__DATA__:
• • • •
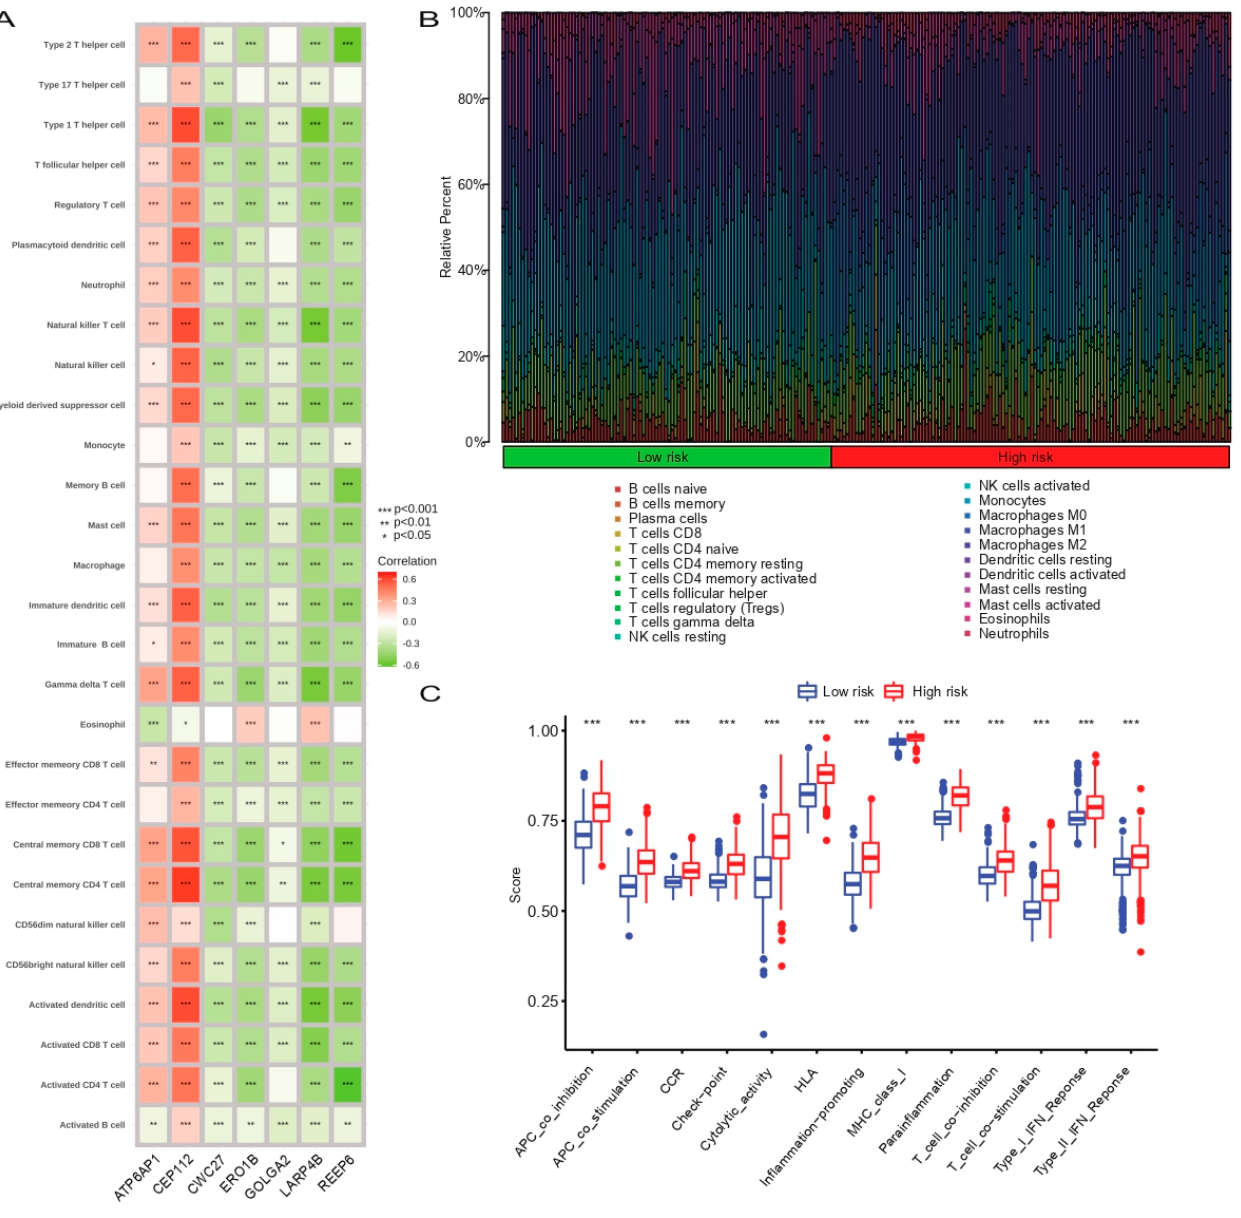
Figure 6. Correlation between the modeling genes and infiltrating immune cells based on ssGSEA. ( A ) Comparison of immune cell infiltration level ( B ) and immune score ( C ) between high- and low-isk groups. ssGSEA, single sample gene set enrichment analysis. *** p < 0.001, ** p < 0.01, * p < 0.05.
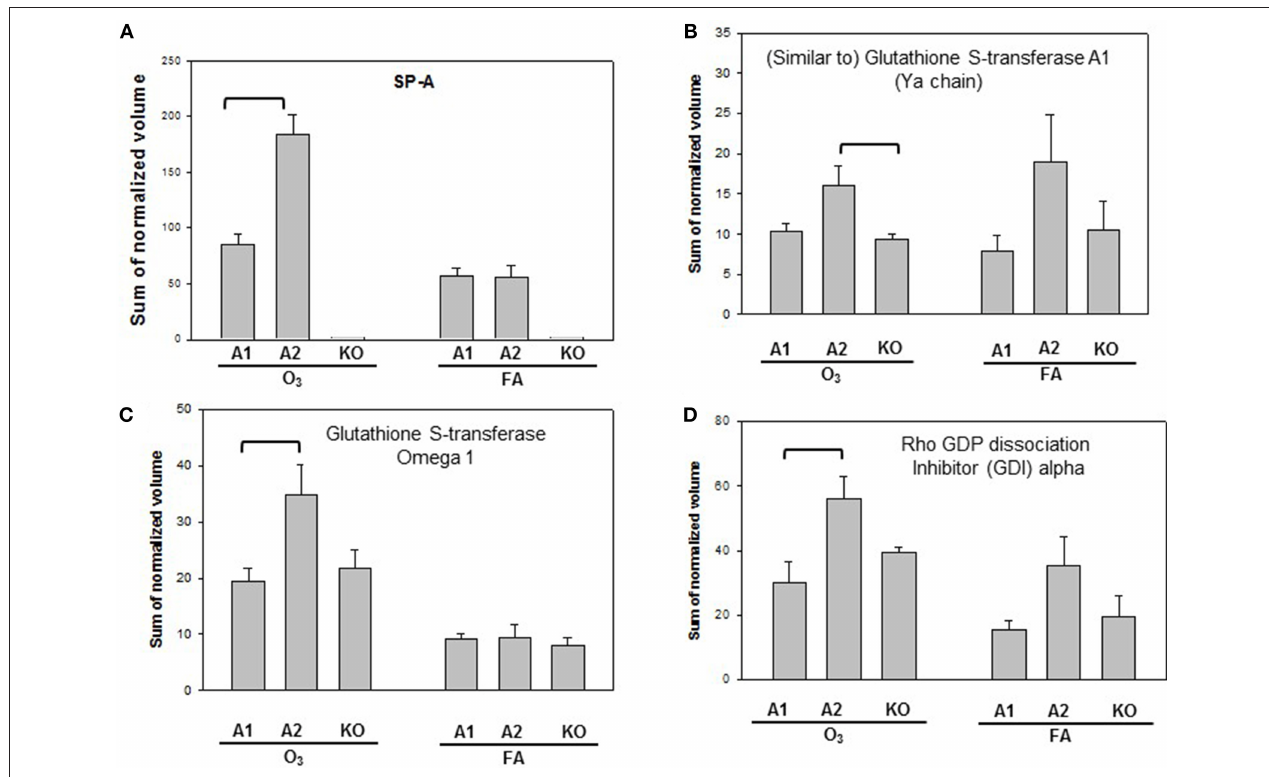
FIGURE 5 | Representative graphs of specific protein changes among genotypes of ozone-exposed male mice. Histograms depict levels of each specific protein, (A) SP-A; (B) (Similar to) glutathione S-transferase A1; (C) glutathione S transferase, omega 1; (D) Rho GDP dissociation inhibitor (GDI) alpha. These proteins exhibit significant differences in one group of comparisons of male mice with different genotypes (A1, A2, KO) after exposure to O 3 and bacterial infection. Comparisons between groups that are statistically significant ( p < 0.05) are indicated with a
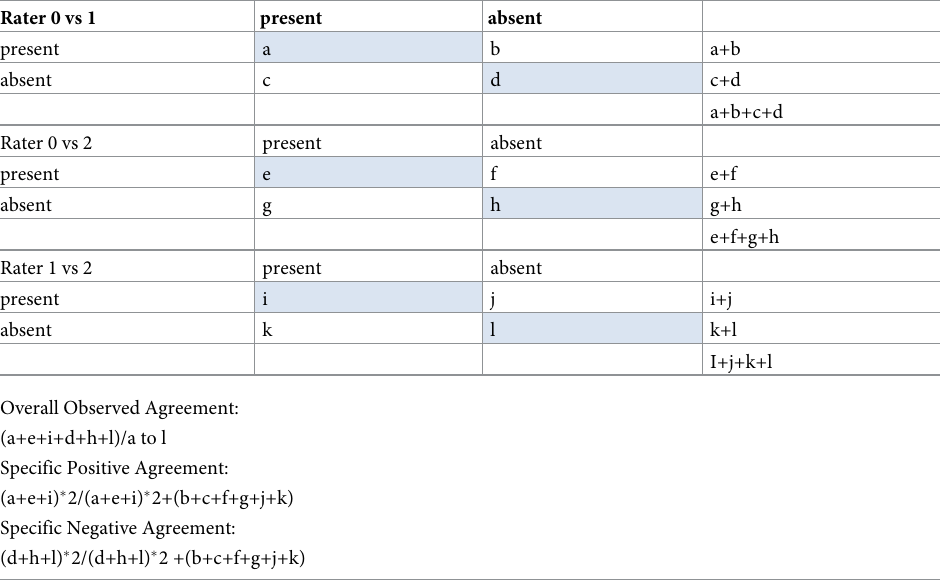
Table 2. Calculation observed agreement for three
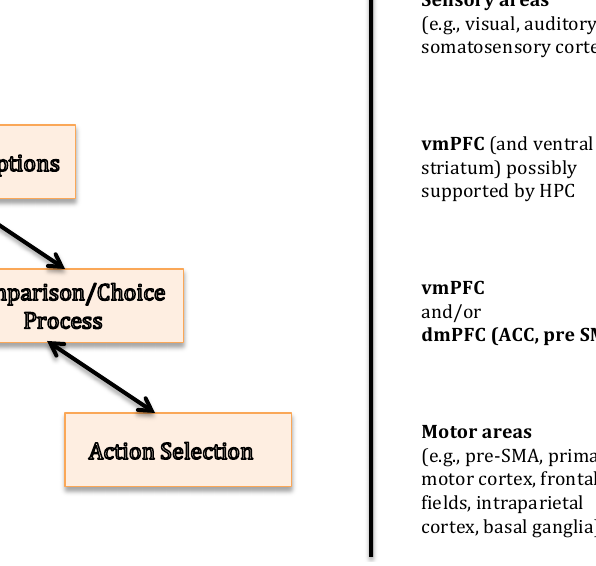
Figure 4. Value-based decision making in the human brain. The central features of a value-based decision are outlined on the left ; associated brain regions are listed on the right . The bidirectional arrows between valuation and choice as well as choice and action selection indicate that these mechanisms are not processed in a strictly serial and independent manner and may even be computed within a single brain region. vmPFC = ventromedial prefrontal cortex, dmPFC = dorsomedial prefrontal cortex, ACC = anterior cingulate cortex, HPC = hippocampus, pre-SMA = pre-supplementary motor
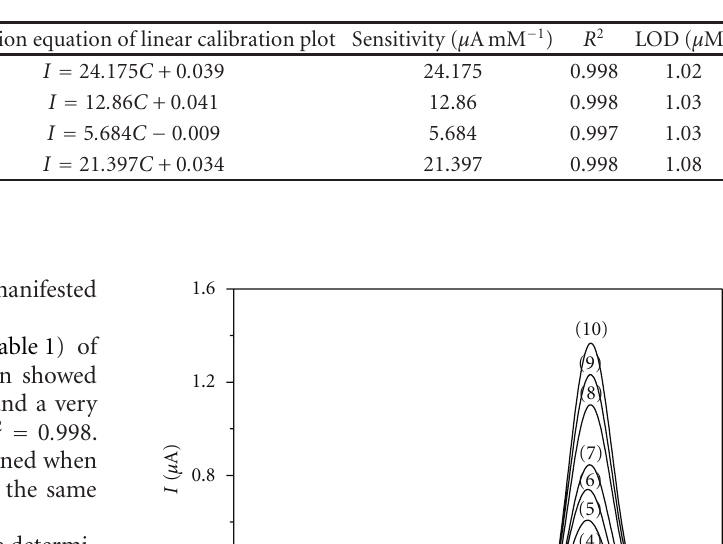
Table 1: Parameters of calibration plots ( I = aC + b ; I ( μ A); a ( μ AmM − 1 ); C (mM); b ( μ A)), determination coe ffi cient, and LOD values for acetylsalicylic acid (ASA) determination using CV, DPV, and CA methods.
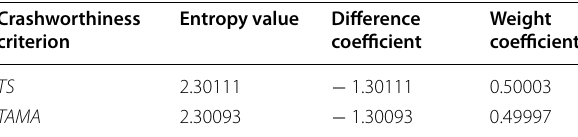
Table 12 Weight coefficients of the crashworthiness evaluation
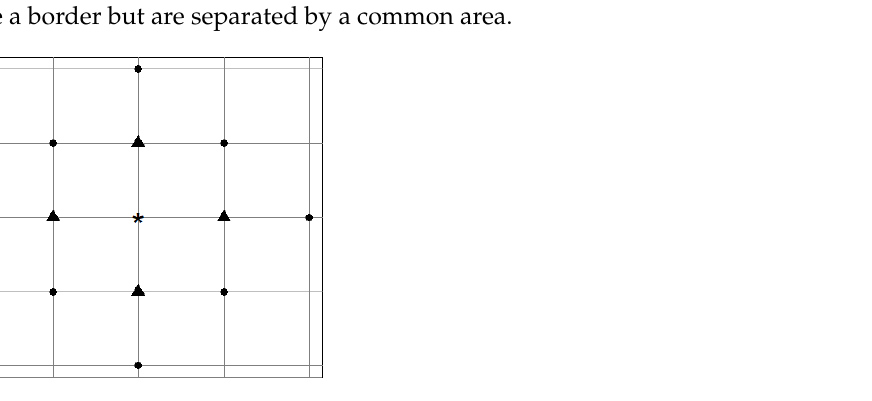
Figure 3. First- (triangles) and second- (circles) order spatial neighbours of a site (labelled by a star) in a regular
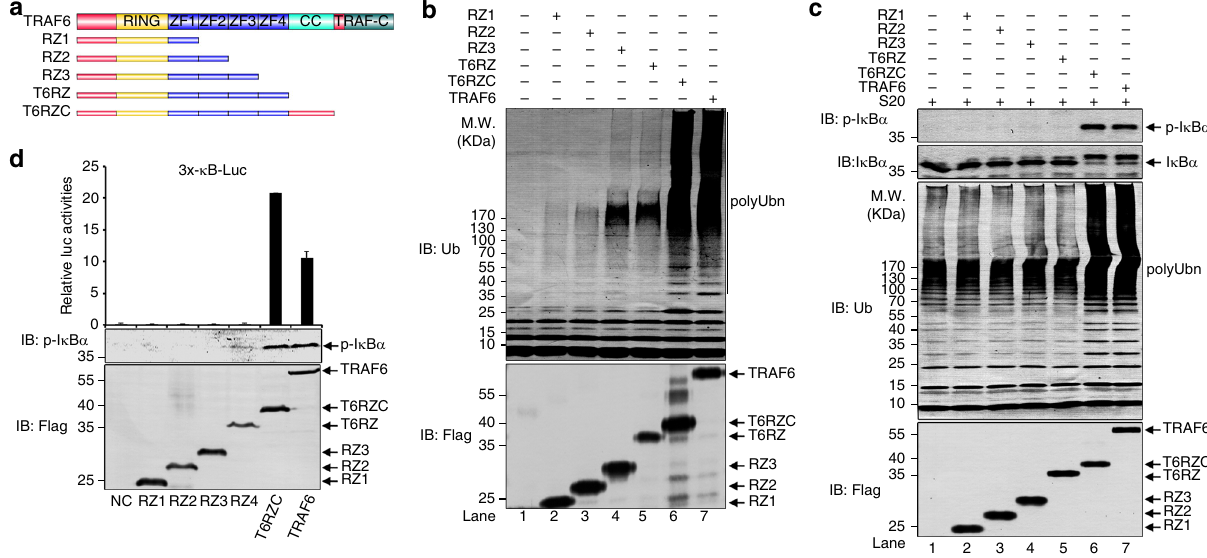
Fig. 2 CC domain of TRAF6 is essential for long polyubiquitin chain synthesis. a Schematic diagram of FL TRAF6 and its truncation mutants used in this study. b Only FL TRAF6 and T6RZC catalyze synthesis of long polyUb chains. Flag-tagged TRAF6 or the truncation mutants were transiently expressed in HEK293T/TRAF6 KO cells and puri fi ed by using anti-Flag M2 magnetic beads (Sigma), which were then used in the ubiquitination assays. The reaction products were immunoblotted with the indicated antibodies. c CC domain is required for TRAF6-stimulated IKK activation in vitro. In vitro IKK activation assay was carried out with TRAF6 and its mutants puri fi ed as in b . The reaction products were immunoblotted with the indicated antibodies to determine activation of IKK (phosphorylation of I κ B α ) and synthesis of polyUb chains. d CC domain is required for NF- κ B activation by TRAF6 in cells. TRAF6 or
• • • •
__TASK INSTRUCTIONS__: All lines in the listing above that contain "Table" should be shown.

__EXPECTED OUTPUT__:
Table 2. Calculation observed agreement for three
Table 1: Parameters of calibration plots ( I = aC + b ; I ( μ A); a ( μ AmM − 1 ); C (mM); b ( μ A)), determination coe ffi cient, and LOD values for acetylsalicylic acid (ASA) determination using CV, DPV, and CA methods.
Table 12 Weight coefficients of the crashworthiness evaluation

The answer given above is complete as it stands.